Charlotte Hornets

Charlotte Hornets’ season has cratered. Just what is Plan B?

It is time for Charlotte Hornets management to contemplate a new path, because the 2017-18 season is in a crater.

The Hornets are 11-20, about six games out of even qualifying to be road kill for the Boston Celtics or Cleveland Cavaliers in the first round of the playoffs. It isn’t just the record, it’s the lethargy. This was supposed to be the best last chance for this team to find itself: Six of seven at home before a West Coast trip.

They have already lost three of those four home games. This is not how salvation looks.

How do you like their chances in a home-and-home series Friday and Saturday night against the Milwaukee Bucks? How do you like their chances next Wednesday against the East-leading Celtics?

Dismal, right?

They lost to the Raptors 129-111 Wednesday. That 18-point margin doesn’t convey how bad this was. I covered the then-Bobcats’ 7-59 season, and this one had that wretched feel.

The Raptors outscored the Hornets 41-21 in the second quarter. Toronto, a team not known for 3-point shooting, made six of nine from the arc in those 12 minutes. Had Jeremy Lamb not scored 14 of his career-high 32 points in that quarter, the Hornets would have trailed at halftime by 40.
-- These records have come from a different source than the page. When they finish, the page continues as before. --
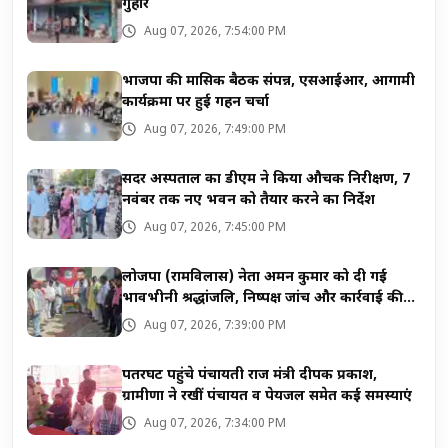
गुहार
Aug 07, 2026, 7:54:00 PM
भाजपा की मासिक बैठक संपन्न, एसआईआर, आगामी
कार्यक्रमों पर हुई गहन चर्चा
Aug 07, 2026, 7:49:00 PM
सदर अस्पताल का डीएम ने किया औचक निरीक्षण, 7
नवंबर तक नए भवन को तैयार करने का निर्देश
Aug 07, 2026, 7:45:00 PM
लोजपा (रामविलास) नेता अमन कुमार को दी गई
भावभीनी श्रद्धांजलि, निष्पक्ष जांच और कार्रवाई की
मांग
Aug 07, 2026, 7:39:00 PM
पतरघट पहुंचे पंचायती राज मंत्री दीपक प्रकाश,
ग्रामीणों ने रखीं पंचायत व पेयजल समेत कई समस्याएं
Aug 07, 2026, 7:34:00 PM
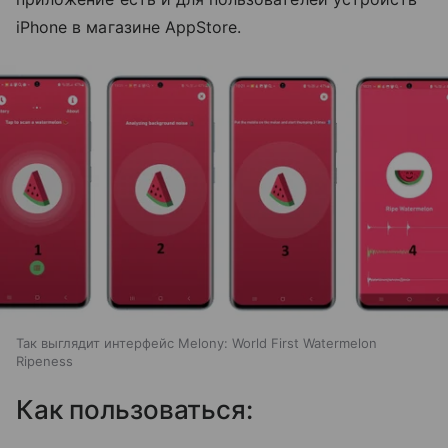
iPhone в магазине AppStore.
Так выглядит интерфейс Melony: World First Watermelon
Ripeness
Как пользоваться:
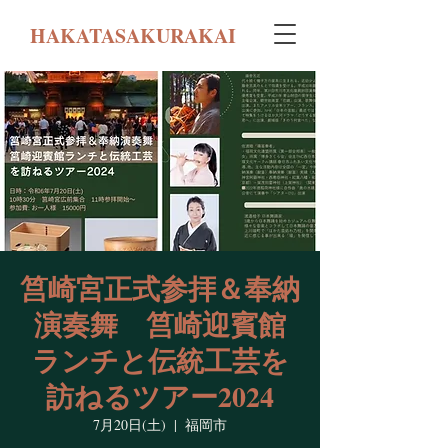
HAKATASAKURAKAI
筥崎宮正式参拝＆奉納
演奏舞 筥崎迎賓館
ランチと伝統工芸を
訪ねるツアー2024
7月20日(土)
  |  
福岡市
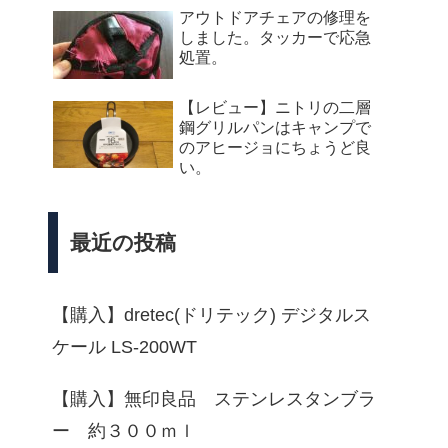
アウトドアチェアの修理を
しました。タッカーで応急
処置。
【レビュー】ニトリの二層
鋼グリルパンはキャンプで
のアヒージョにちょうど良
い。
最近の投稿
【購入】dretec(ドリテック) デジタルス
ケール LS-200WT
【購入】無印良品 ステンレスタンブラ
ー 約３００ｍｌ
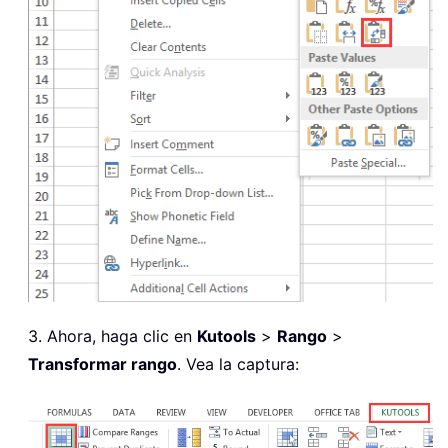
3. Ahora, haga clic en
Kutools
>
Rango
>
Transformar rango
. Vea la captura:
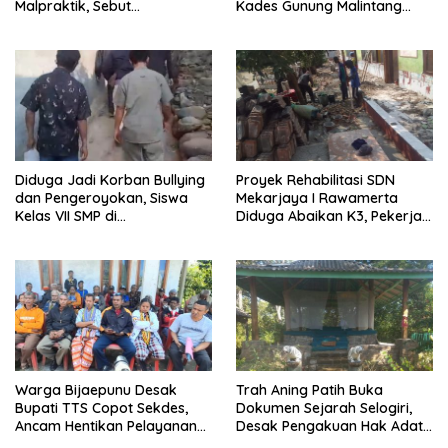
Malpraktik, Sebut
Kades Gunung Malintang
Penanganan Pasien Sesuai
Mengaku Dianiaya dan
Standar Medis
Diancam Oknum DPRD
Diduga Jadi Korban Bullying
Proyek Rehabilitasi SDN
dan Pengeroyokan, Siswa
Mekarjaya I Rawamerta
Kelas VII SMP di
Diduga Abaikan K3, Pekerja
Randudongkal Meninggal
Terlihat Tanpa APD
Dunia
Warga Bijaepunu Desak
Trah Aning Patih Buka
Bupati TTS Copot Sekdes,
Dokumen Sejarah Selogiri,
Ancam Hentikan Pelayanan
Desak Pengakuan Hak Adat
Desa
dan Pelestarian Hutan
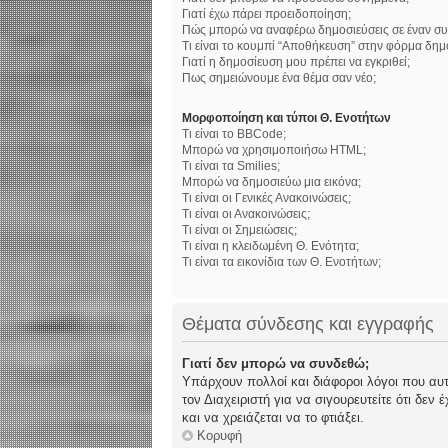
Γιατί έχω πάρει προειδοποίηση;
Πώς μπορώ να αναφέρω δημοσιεύσεις σε έναν συ
Τι είναι το κουμπί “Αποθήκευση” στην φόρμα δημ
Γιατί η δημοσίευση μου πρέπει να εγκριθεί;
Πως σημειώνουμε ένα θέμα σαν νέο;
Μορφοποίηση και τύποι Θ. Ενοτήτων
Τι είναι το BBCode;
Μπορώ να χρησιμοποιήσω HTML;
Τι είναι τα Smilies;
Μπορώ να δημοσιεύω μια εικόνα;
Τι είναι οι Γενικές Ανακοινώσεις;
Τι είναι οι Ανακοινώσεις;
Τι είναι οι Σημειώσεις;
Τι είναι η κλειδωμένη Θ. Ενότητα;
Τι είναι τα εικονίδια των Θ. Ενοτήτων;
Θέματα σύνδεσης και εγγραφής
Γιατί δεν μπορώ να συνδεθώ;
Υπάρχουν πολλοί και διάφοροι λόγοι που αυτό
τον Διαχειριστή για να σιγουρευτείτε ότι δεν
και να χρειάζεται να το φτιάξει.
Κορυφή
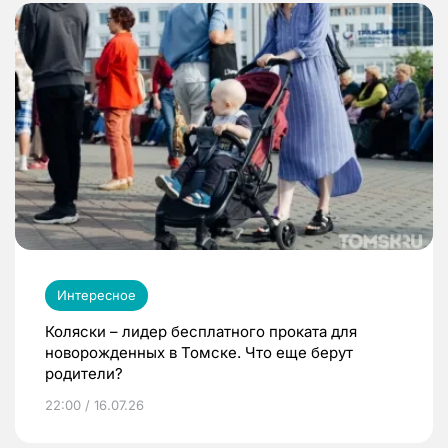
Интересное
Коляски – лидер бесплатного проката для
новорожденных в Томске. Что еще берут
родители?
22:00 / 16.07.26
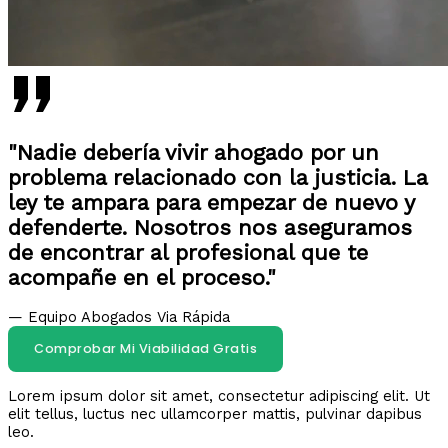
"Nadie debería vivir ahogado por un
problema relacionado con la justicia. La
ley te ampara para empezar de nuevo y
defenderte. Nosotros nos aseguramos
de encontrar al profesional que te
acompañe en el proceso."
— Equipo Abogados Via Rápida
Comprobar Mi Viabilidad Gratis
Lorem ipsum dolor sit amet, consectetur adipiscing elit. Ut
elit tellus, luctus nec ullamcorper mattis, pulvinar dapibus
leo.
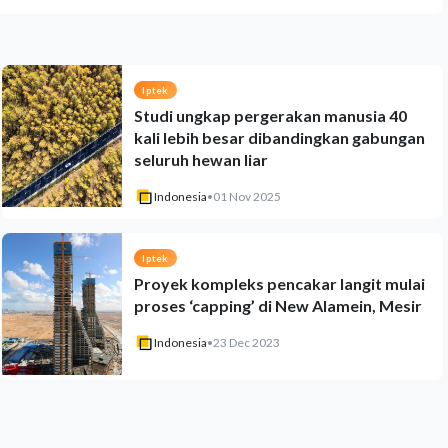
Iptek
Studi ungkap pergerakan manusia 40
kali lebih besar dibandingkan gabungan
seluruh hewan liar
Indonesia
•
01 Nov 2025
Iptek
Proyek kompleks pencakar langit mulai
proses ‘capping’ di New Alamein, Mesir
Indonesia
•
23 Dec 2023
No one but Lamb played particularly well for the home team Wednesday, but Nic Batum stuck out in the opposite direction. In 26 minutes, Batum scored zero points. He took one shot.

I generally don’t indict players for how much money they make because if they’re overpaid, that’s the team’s mistake. But Batum is playing on a $120 million, 5-year contract. It’s reasonable to expect him not to vanish.

“I don’t know, I don’t know. I wish I had an answer for you,” acting Hornets coach Stephen Silas said when I asked about Batum’s night.

The Hornets are 10 games away from the season’s midpoint. Unless something totally unforeseeable happens, February, March and April will feel like ground zero at Spectrum Center.

Head coach Steve Clifford, who missed his 10th consecutive game with an undisclosed medical issue, said before training camp this was the most talented of six rosters since he arrived in Charlotte. Maybe so, but these parts haven’t fit together.

The worst place in the NBA isn’t necessarily a 25-victory season, if that season advances a greater good.

Right now, the Hornets are mediocre, expensive and rather old. Dwight Howard has played 13 NBA seasons and Marvin Williams has logged 12. Batum has nine.

None of those three players is over the hill. However, these are players you employ to win something now, not three seasons from now. Howard and Batum each makes more than $22 million this season, and Williams makes more than $13 million. All three are signed beyond the current season.

Unwinding the roster decisions the Hornets have made could be very difficult. This team is always active at the February trade deadline, but usually in a surgical “find a complementary piece” way. This February, they maybe should look to unload payroll obligation and gather extra draft picks.

I dislike the notion of tanking because it’s corrosive to a winning culture and unreliable as a rebuilding plan. I also question whether force-feeding minutes to rookies actually helps.

However, it’s time to consider hard choices. Status quo isn’t working.